Although Seeley assigned Anoplosaurus to a general Dinosauria, he understood its possible affinities with Scelidosaurus or Polacanthus, as shown by the genus name, and other workers began to see it as an armored dinosaur. In 1902, Baron Franz Nopcsa referred both species to Acanthopholis, creating a Acanthopholis curtonotus and a Acanthopholis major. In 1923 Nopcsa suggested that, while some of the remains belonged to Acanthopholis, other remains, which he removed from that genus, belonged to a camptosaurid. This suggestion led to considerable confusion, with some authors beginning to classify Anoplosaurus under the Camptosauridae, a practice that was continued over several decades (with modifications as iguanodontian taxonomy changed over the years).

In 1964, Oskar Kuhn renamed Syngonosaurus macrocercus Seeley 1879 into Anoplosaurus macrocercus. In 1969, Rodney Steel renamed Eucercosaurus tanyspondylus Seeley 1879 into Anoplosaurus tanyspondylus.

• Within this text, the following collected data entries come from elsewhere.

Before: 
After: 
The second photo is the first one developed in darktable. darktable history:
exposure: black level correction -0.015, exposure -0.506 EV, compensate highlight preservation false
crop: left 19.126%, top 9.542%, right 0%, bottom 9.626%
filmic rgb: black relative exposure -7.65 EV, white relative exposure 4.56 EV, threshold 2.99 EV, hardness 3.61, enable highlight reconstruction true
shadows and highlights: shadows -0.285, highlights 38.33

Both Syngonosaurus and Eucercosaurus are today seen as nomina dubia and these last two Anoplosaurus species are hereby equally invalid.

In 1998, Xabier Pereda-Suberbiola and Paul Barrett reexamined the material of Anoplosaurus curtonotus. They wrote that it all belonged to a "primitive" or basal member of the Nodosauridae, the lack of armor possibly due to the young age of the animal at death. The basal position would be indicated by the long tooth row and the low sacral vertebrae count. Seeley had never indicated a holotype among the syntype series. Pereda-Superbiola & Barrett therefore selected specimen SMC B55731, a right scapula piece, as the lectotype. Its ankylosaurian affinities would be proven by a high acromion process. The other nodosaurid fossils found at Reach, specimens SMC B55670 - 55742, were assigned as paralectotypes. Pereda-Superbiola & Barrett considered it possible that the discovery had in fact not been made in the Cambridge Green Sand but in the, also Albian, Upper Gault Clay, because the skeletal elements seemed to have belonged to a single individual which might preclude a provenance from the very reworked marine Green Sand deposits. Anoplosaurus curtonotus was by them considered a possibly valid taxon. Reviews since then have followed this interpretation of the genus as an armored dinosaur belonging to the Ankylosauria.

==Palaeobiology==
As a possible nodosaurid, Anoplosaurus would have been a quadrupedal, low-slung herbivore, with armour on its body for protection.